**DATA FOR ANALYSIS**:
------------------------------------------------------------
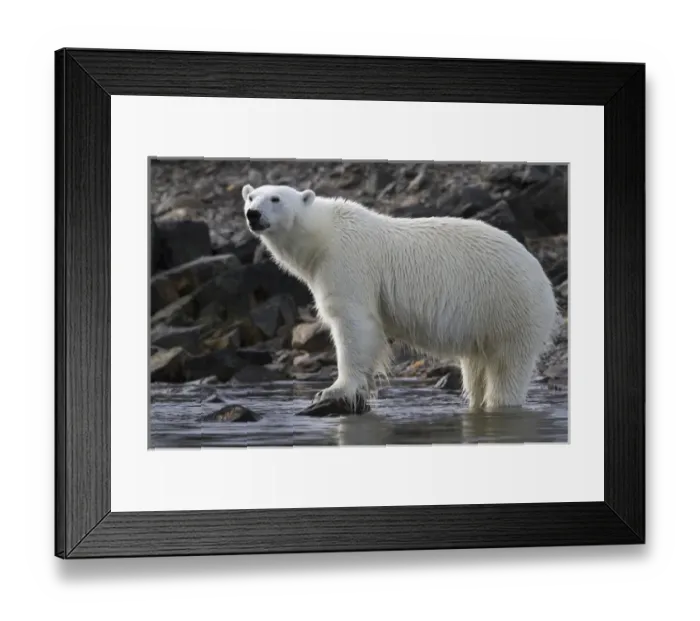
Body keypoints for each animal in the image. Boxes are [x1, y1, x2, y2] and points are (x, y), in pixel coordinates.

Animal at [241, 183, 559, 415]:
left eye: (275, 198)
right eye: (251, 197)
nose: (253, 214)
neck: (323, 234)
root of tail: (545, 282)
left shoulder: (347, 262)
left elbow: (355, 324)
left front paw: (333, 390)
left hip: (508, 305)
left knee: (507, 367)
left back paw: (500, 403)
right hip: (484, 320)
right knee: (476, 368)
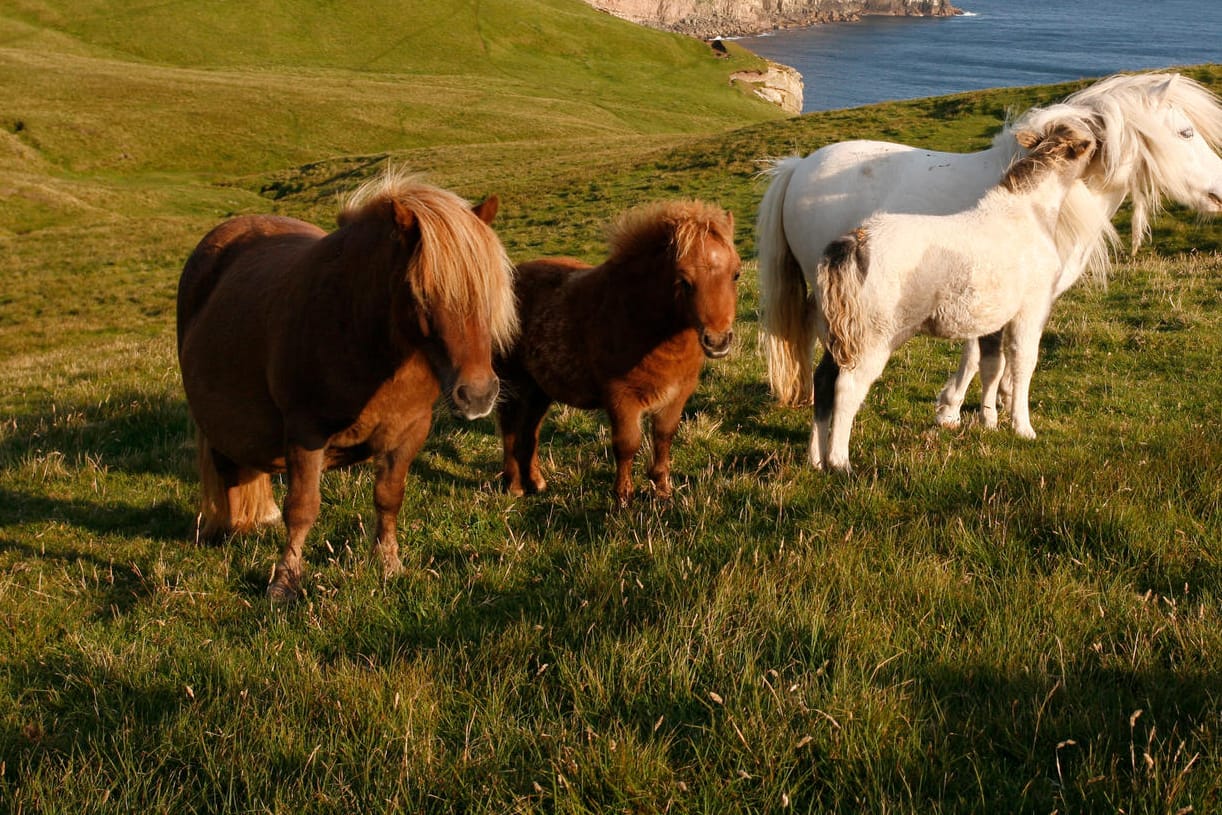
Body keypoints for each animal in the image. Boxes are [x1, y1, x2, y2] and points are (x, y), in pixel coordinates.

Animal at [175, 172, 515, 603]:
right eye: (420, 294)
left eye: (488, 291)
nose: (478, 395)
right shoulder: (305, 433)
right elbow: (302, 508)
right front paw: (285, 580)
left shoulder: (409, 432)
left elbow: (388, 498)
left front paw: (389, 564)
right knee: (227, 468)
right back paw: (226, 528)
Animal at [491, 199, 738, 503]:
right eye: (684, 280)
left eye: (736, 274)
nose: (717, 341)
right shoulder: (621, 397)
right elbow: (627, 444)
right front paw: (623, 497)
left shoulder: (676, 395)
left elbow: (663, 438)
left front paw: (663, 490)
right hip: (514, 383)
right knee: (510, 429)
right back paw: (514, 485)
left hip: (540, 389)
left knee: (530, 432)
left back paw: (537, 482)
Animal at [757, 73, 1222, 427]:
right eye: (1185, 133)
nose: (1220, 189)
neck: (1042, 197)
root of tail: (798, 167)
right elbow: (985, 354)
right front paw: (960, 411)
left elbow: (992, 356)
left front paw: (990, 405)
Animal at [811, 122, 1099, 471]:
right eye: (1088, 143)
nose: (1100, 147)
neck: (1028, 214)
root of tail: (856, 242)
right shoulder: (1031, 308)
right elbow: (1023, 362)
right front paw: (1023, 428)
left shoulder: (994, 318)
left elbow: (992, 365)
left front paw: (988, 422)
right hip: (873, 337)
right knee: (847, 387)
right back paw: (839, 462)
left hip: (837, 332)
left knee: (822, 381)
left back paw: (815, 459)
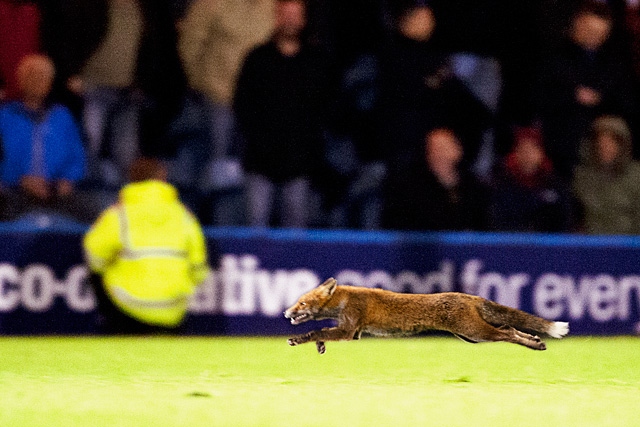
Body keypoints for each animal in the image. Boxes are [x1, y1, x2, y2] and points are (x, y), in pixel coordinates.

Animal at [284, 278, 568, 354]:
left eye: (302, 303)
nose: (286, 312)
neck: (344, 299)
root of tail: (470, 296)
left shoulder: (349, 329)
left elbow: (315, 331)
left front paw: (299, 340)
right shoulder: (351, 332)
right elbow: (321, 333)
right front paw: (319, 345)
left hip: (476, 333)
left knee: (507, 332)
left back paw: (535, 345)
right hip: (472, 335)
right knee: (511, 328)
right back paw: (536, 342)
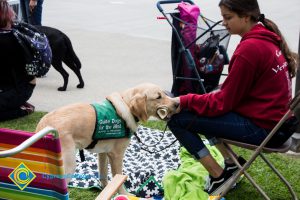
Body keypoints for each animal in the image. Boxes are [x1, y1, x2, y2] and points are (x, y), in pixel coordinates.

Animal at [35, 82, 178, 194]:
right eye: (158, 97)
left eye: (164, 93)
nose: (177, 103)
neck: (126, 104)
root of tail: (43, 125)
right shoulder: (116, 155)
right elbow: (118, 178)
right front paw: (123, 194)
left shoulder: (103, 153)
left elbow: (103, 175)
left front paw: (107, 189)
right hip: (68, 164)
------------------------------------------------------------
**WORK TO COMPLETE**: In the reply, give again exactly the lines from the beginning of the entries above through the line with "left hip: (508, 305)"; pictures stay out.

**YOUR SOLUTION**:
Body keypoints for each animal in the image. Boxes are [x1, y1, x2, y2] and points are (x, y), in pixel coordinates.

Animal at [241, 183, 559, 415]:
left eye: (275, 198)
right eye: (251, 197)
nose: (253, 214)
neck: (323, 234)
root of tail: (545, 282)
left shoulder: (347, 262)
left elbow: (355, 324)
left front paw: (333, 390)
left hip: (508, 305)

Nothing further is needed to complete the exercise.